ИСХОДНЫЙ ОТРЫВОК:

▬▬▬▬▬▬

Люди и Судьбы

Люди и судьбы – Сестра моя, Марфа…

Сестра моя, Марфа…

Мы вроде бы все умеем читать. Но истинное наслаждение от книги испытывает только читатель, обладающий необходимым знанием культурного фона, на котором творил писатель. Так, в XIX – начале XX веков каждый житель России с младенчества знал Библию – и Ветхий, и Новый завет. И каждый русский писатель воспринимал этот текст как неотъемлемую часть – нет, не только культуры, а всей жизни. Попробуем, читатель, вспомнить и пережить вместе со многими русскими писателями одну коротенькую притчу, малую часть этого великого текста (недаром, по словам Бориса Пастернака, Библия есть записная книжка человечества).

Начало известной молитвы: “Человек, рожденный от женщины…” Мы свыклись с этой формулой, предполагающей изначально некое вычитание женщины из человечества. А как быть человеку, родившемуся… женщиной? Как соединить чувство сопричастности к человечеству с острым ощущением собственного женского начала? Вокруг то угрожают ужасами поголовной эмансипации, то вдруг стеной встают на защиту попранных женских прав… А ведь не ново это, увы: в классической русской прозе нынешние проблемы сто раз обсудили, осудили-оправдали и снова позабыли. Две тысячи лет назад сказано было о женщине:

38. В продолжение пути их пришел Он в одно селение; здесь женщина именем Марфа приняла Его в дом свой;
39. У ней была сестра именем Мария, которая села у ног Иисуса и слушала слово Его.
40. Марфа же заботилась о большом угощении, и подошедши сказала: Господи! или тебе нужды нет, что сестра моя одну меня оставила служить? скажи ей, чтобы помогла мне.
41. Иисус же сказал ей в ответ: Марфа! Марфа! Ты заботишься и суетишься о многом,
42. А одно только нужно. Мария же избрала благую часть, которая не отнимется у нея!

▬▬▬▬▬▬

ВЫДЕРЖКИ ИЗ ДАННЫХ:
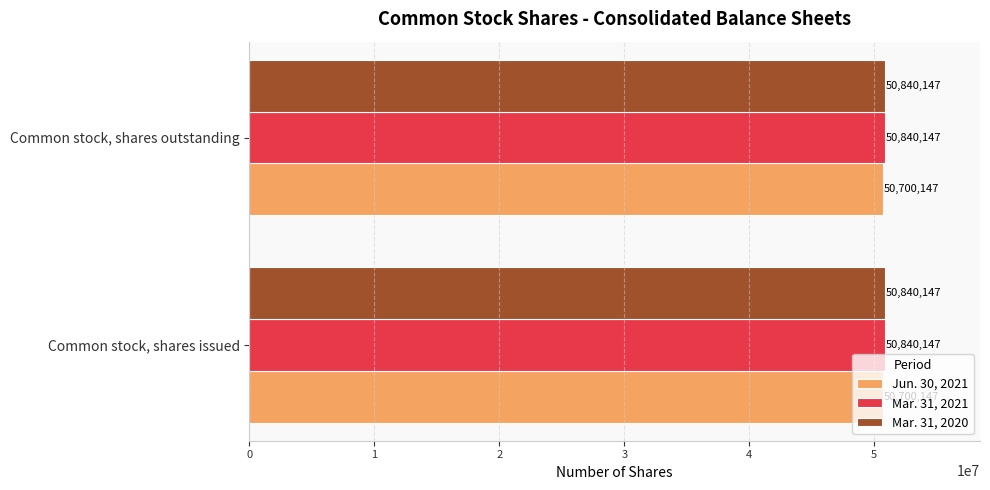

What is the minimum value for Mar. 31, 2021?

50840147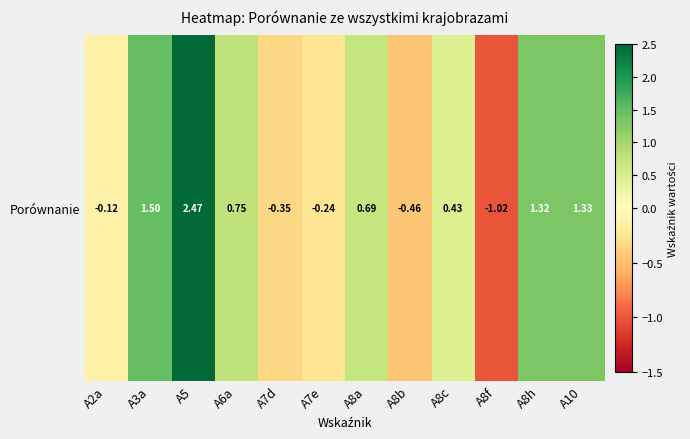

Which label corresponds to the smallest value in the chart?

A8f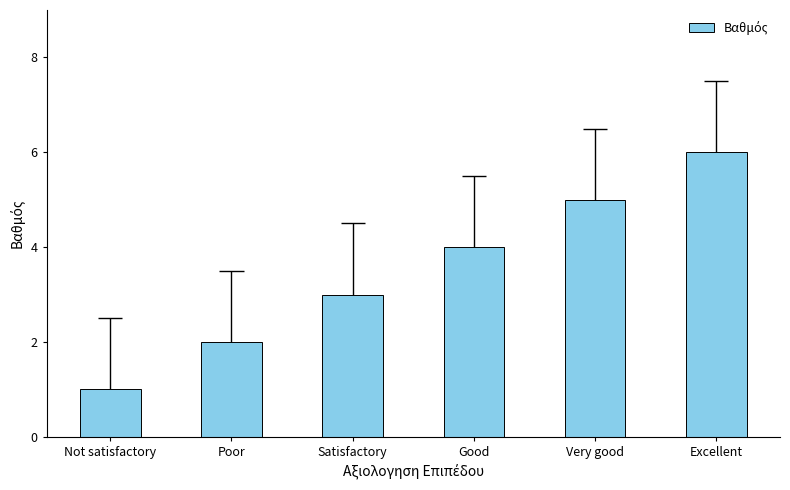

At which category does the chart reach its minimum across all series?

Not satisfactory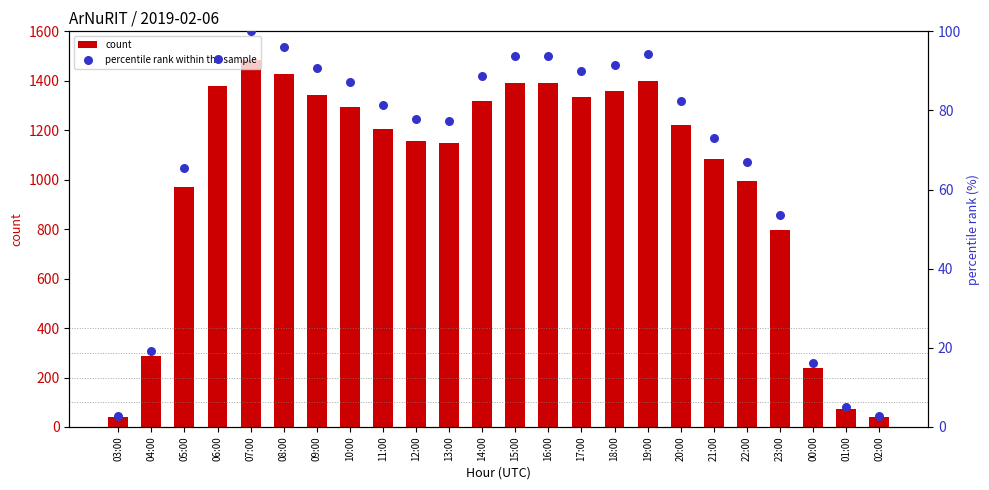

What is the total value across all series at 05:00?

1037.5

▬▬▬▬▬▬

ЗАДАНИЯ:
1. Воспроизведите из текста о Марфе и Марии отрывок между словами «41. Иисус же» и «отнимется у нея!» включительно.
2. Продолжите текст о Марфе и Марии с того места, где он обрывается.

ОТВЕТЫ ПО НОМЕРАМ:
1.
41. Иисус же сказал ей в ответ: Марфа! Марфа! Ты заботишься и суетишься о многом,
42. А одно только нужно. Мария же избрала благую часть, которая не отнимется у нея!

2.
(ЕВАНГЕЛИЕ ОТ ЛУКИ ГЛ. 10, 38-42)

Марфа и Мария, сестры чудом воскрешенного Христом Лазаря (сестры во Христе?), являются едва ли не в каждом русском романе XIX – начала XX века: Татьяна и Ольга (“Евгений Онегин”), Елена и Зоя (“Накануне”), Анна Сергеевна и Катя (“Отцы и дети”), Вера и Марфинька (“Обрыв”), Наташа и Соня (“Война и мир”), Мисюсь и Лида (“Дом с мезонином”), еще долго можно перечислять. Или возлюбленные, невесты: Ольга и Пшеницына (“Обломов”), княжна Марья и Соня (“Война и мир”)…

Как, однако, удивительно схожи, даже однообразны “Марфы” или “Марии”: будто один лик девичий, только в разные времена. Вот они, Марфы:
Ольга Ларина: Глаза, как небо, голубые, Улыбка, локоны льняные…
Зоя: Миленькая… белокурая, пухленькая… свежие, пошлые щечки…
Марфинька …была свежая, белокурая, здоровая, склонная к полноте девушка.
Пшеницына: Она была очень бела и полна в лице…

Недаром Пушкину этот портрет “надоел безмерно”, но ведь портрет второй сестры, «Марии», тоже не нов и не оригинален:
Татьяна Ларина: Ни красотой сестры своей, Ни свежестью ее румяной Не привлекла б она очей…
Елена Стахова: Молодая девушка с бледным и выразительным лицом…
Вера: Белое, даже бледное лицо, темные волосы, бархатный черный взгляд, длинные ресницы…

Разумеется, бледность и хрупкость Мисюсь – в том же ряду, прекрасные лучистые глаза княжны Марьи – тоже… Портрет эпохи романтизма, проекция души и характера, а, значит, согласно старой мудрости, проекция судьбы. Каковы же характеры и судьбы российских сестер, воплотивших библейских своих сестер из Иудеи?

Марфа… В ее дом пришел Иисус. Она заботится “о большом угощении”. По дому хлопочет. Случайно ли ныне заботы и хлопоты Марфы выродились в “Марфушины”:
Марфуша, как березонька, стройна,
И целый день в дому шумит она,
Марфуша все хлопочет,
Марфуша замуж хочет
И будет верная она жена!
В романе Гончарова “Обрыв” Марфинька (даже имя откровенно взято из притчи) “прилежна, любит шить, рисует, поет, ходит за цветами, за птичками, любит домашние заботы…”
Обломовская любушка Агафья Пшеницына “все за работой, все что-нибудь гладит, толчет, трет…”
В доме Ростовых Соня “вела домашнее хозяйство, ухаживала за теткой, читала ей вслух… на себя взяла все трудные заботы распоряжений об уборке и укладке вещей и целые дни была занята”.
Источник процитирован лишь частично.